Solution: The researcher could have picked an area to search for tortoises where a large number tend to congregate (near a food or water source, perhaps). If this sample were used to estimate the number of tortoises in all locations, it may lead to a population estimate that is too high.
This type of systematic error in sampling is called bias . Statisticians go to great lengths to avoid the many potential sources of bias. We will investigate this in more detail in a later chapter.
On the Web
http://www.onlinestatbook.com/
http://www.en.wikipedia.org/wiki/Gal%C3%A1pagos_tortoise
Charles Darwin Research Center and Foundation: http://www.darwinfoundation.org
Vocabulary
In statistics, the total group being studied is called the population . The individuals (people, animals, or things) in the population are called units . The characteristics of those individuals of interest to us are called variables . Those variables are of two types: numerical , or quantitative , and categorical , or qualitative .
Because of the difficulties of obtaining information about all units in a population, it is common to use a small, representative subset of the population, called a sample . An actual value of a population variable (for example, number of tortoises, average weight of all tortoises, etc.) is called a parameter . An estimate of a parameter derived from a sample is called a statistic .
Whenever a sample is used instead of the entire population , we have to accept that our results are merely estimates , and therefore, have some chance of being incorrect. This is called sampling error .
Guided Practice
For each of the following variables, indicate whether the variable is categorical or quantitative (numerical).
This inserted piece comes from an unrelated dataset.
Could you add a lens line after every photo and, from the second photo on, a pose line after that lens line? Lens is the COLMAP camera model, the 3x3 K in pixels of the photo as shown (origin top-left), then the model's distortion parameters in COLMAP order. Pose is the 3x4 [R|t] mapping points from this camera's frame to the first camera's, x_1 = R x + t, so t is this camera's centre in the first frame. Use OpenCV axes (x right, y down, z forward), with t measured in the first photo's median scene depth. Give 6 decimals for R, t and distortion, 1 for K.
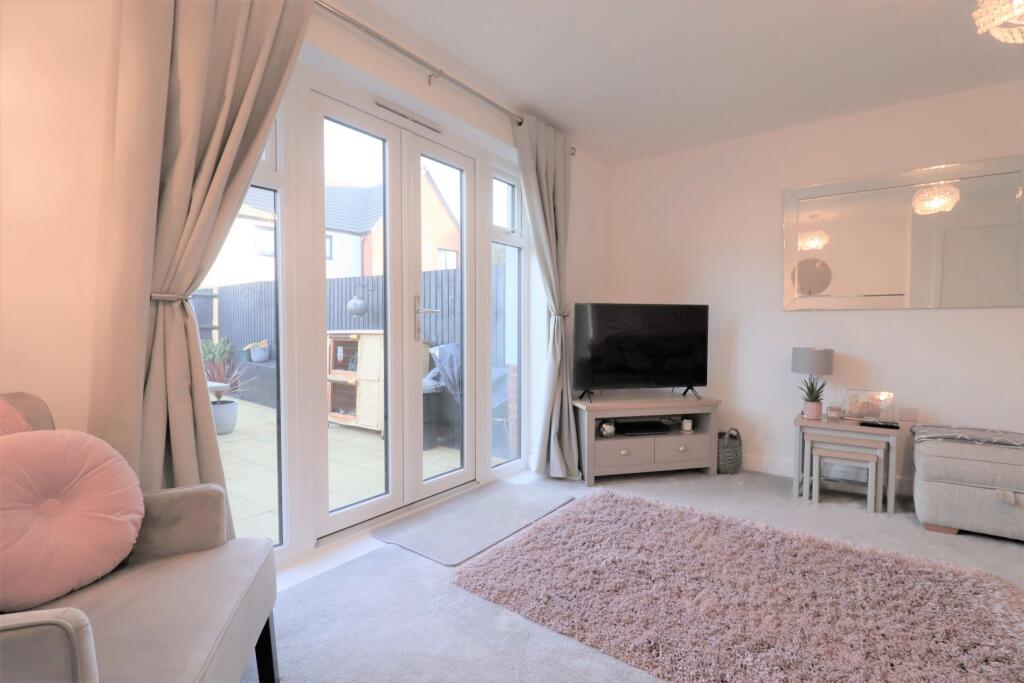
lens RADIAL K [[469.9, 0, 512.0], [0, 469.9, 341.5], [0, 0, 1]] dist [-0.039430, -0.000259]
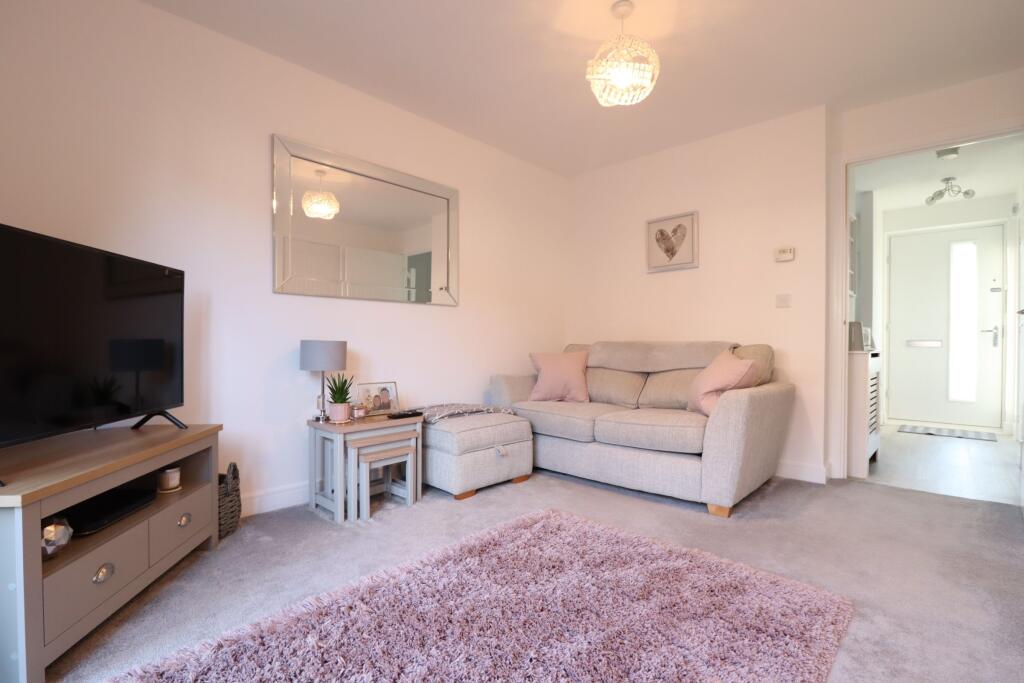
lens RADIAL K [[469.9, 0, 512.0], [0, 469.9, 341.5], [0, 0, 1]] dist [-0.039430, -0.000259]
pose [[0.093335, -0.000146, 0.995635, -0.149455], [0.030170, 0.999541, -0.002682, 0.029076], [-0.995177, 0.030289, 0.093297, 0.568360]]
a. Importance of political party affiliation to people (very, somewhat, or not very important).
b. Hours spent reading yesterday.
c. Weights of adult men, in pounds.
d. Favorite type of book (fiction, nonfiction).
Solutions:
a. This is categorical data because the information collected will fall into one of the three categories: very, somewhat, or not very important.
b. This is measured by numbers of hours, so it is quantitative data.
c. This is measured in pounds, so it is quantitative data.
d. This is categorical data because the information collected will fall into one of the many categories: fiction, nonfiction, et cetera.
Practice
For 1-3, identify the population, the units, and each variable, and tell if the variable is categorical or quantitative.
- A quality control worker with Sweet-Tooth Candy weighs every candy bar to make sure it is very close to the published weight.
- Doris decides to clean her sock drawer out and sorts her socks into piles by color.
- A researcher is studying the effect of a new drug treatment for diabetes patients. She performs an experiment on 200 randomly chosen individuals with type II diabetes. Because she believes that men and women may respond differently, she records each person’s gender, as well as the person's change in blood sugar level after taking the drug for a month.
For 4-6, indicate for each of the following characteristics of an individual whether the variable is categorical or quantitative (numerical):
- Length of arm from elbow to shoulder (in inches)
- Number of DVD’s the person owns.
- Feeling about own height (too tall, too short, about right)
- In Physical Education class, the teacher has the students count off by two’s to divide them into teams. Is this a categorical or quantitative variable?
- A school is studying its students' test scores by grade. Explain how the characteristic 'grade' could be considered either a categorical or a numerical variable.
- What are the best ways to display categorical and numerical data?
- Is it possible for a variable to be considered both categorical and numerical?
- How can you compare the effects of one categorical variable on another or one quantitative variable on another?